# Text shown start

March 31, 2022 5 min read

A Quest For Gold In Every State

Mike Devaney, 71, wanted to see the wild of America. Everything was so antiseptic in airports, and there was finger-wagging and lines and schedules. So he hopped in his car(s) to continue his quest to win a gold medal in race walking in every state.


Devaney figures he drives 50,000 miles a year now. At least. The Honda CRV has 249,000 miles. The Chevy Aveo has 142,000. These are not luxury rides, by any means, but they have what Devaney needs most: good gas mileage and cruise control.


“You can’t compete if your leg has been held in one position eight hours,” he said about the advantages of cruise control.


Wait…back up.


Gold medals in every state in race walking? Somebody is trying to do this?
Yep. Devaney, who is from Globe, Arizona, and is a retired casino executive, started race walking in 2014. He’s almost at the finish line of his Holy Grail, so it’s too late to rush to the window at one of his casinos and lay odds against him. He won the bet.


Well, just about.


Devaney has won at least one gold medal in 49 states in race walking. He has medaled in every state, just not gold in that ONE state.


Illinois is the scofflaw. Mike is coming for your gold Illinois, but he is not coming through O’Hare or Midway airports. When he conquers Illinois it will be on Route 24 into Peoria, or Interstate 72 into Champaign.


If he gets his weight down to 146 pounds, Devaney insists he is going to be a gold medal threat all over the country in 2022, including Illinois.


**


You don’t have to ask Mike Devaney why he is on this adventure of driving, walking, and driving. It’s the competition. It won’t let go of him, and he won’t let go of it.


Devaney does not have industry-standard ambition.


He went to high school in the Seattle area back in the late 60s when Washington state and Oregon were the two premier distance running states in the country. Devaney was part of that crowd that included icons Steve Prefontaine and later, Alberto Salazar, and became immersed in the culture of running. Devaney was highly-ranked nationally in the 5,000 when he was 37.


A workload and a motorcycle accident bounced him out of running. He couldn’t train to win and that was deflating. He gained weight and didn’t look like much of a runner, or feel like one, for that matter.


The accident, which pinned his left leg against a telephone pole, made it so Mike could stride just one meter, instead of two the rest of us use for running.

# Text shown end
# Data provided start

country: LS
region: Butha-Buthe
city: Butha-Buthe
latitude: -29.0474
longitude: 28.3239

# Data provided end
# Data provided start

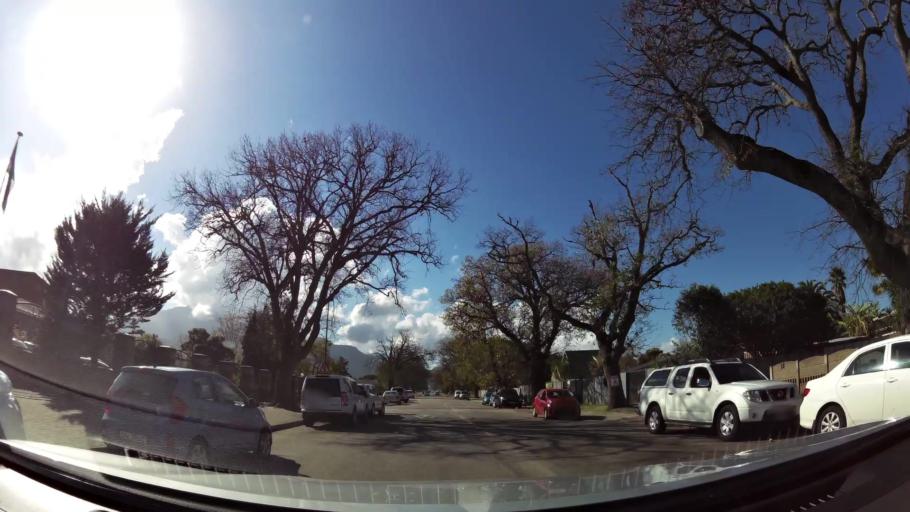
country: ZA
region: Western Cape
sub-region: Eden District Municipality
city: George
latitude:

# Data provided end
# Data provided start

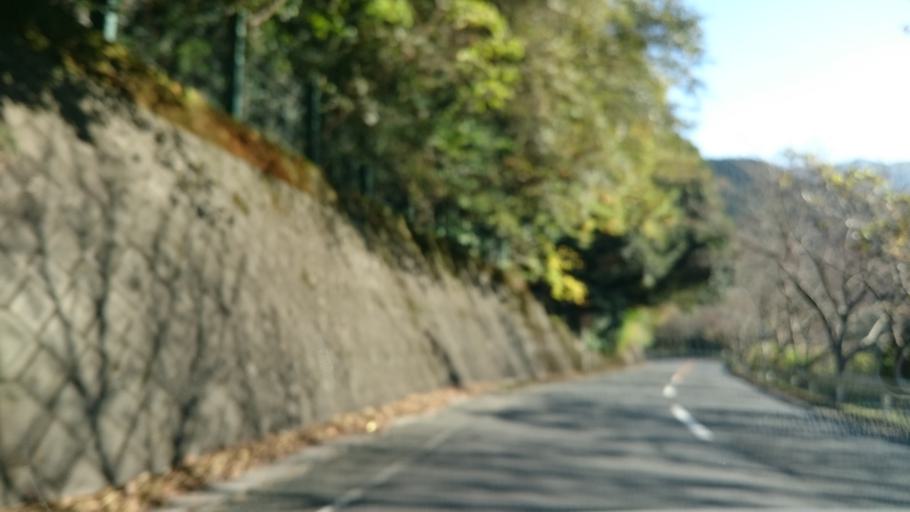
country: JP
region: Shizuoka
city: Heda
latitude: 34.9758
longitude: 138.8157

# Data provided end

**Challenges:**
(1) Answer these about the race-walking article:
(a) How many miles does the Honda CRV have?
(b) In what year did Devaney start race walking?
(c) In which event was Devaney highly ranked nationally at age 37?
(2) Please copy the race-walking article word for word, everything from "He went to high" down to "when he was 37.".

**Outputs:**
(1)
(a) 249,000
(b) 2014
(c) The 5,000

(2)
He went to high school in the Seattle area back in the late 60s when Washington state and Oregon were the two premier distance running states in the country. Devaney was part of that crowd that included icons Steve Prefontaine and later, Alberto Salazar, and became immersed in the culture of running. Devaney was highly-ranked nationally in the 5,000 when he was 37.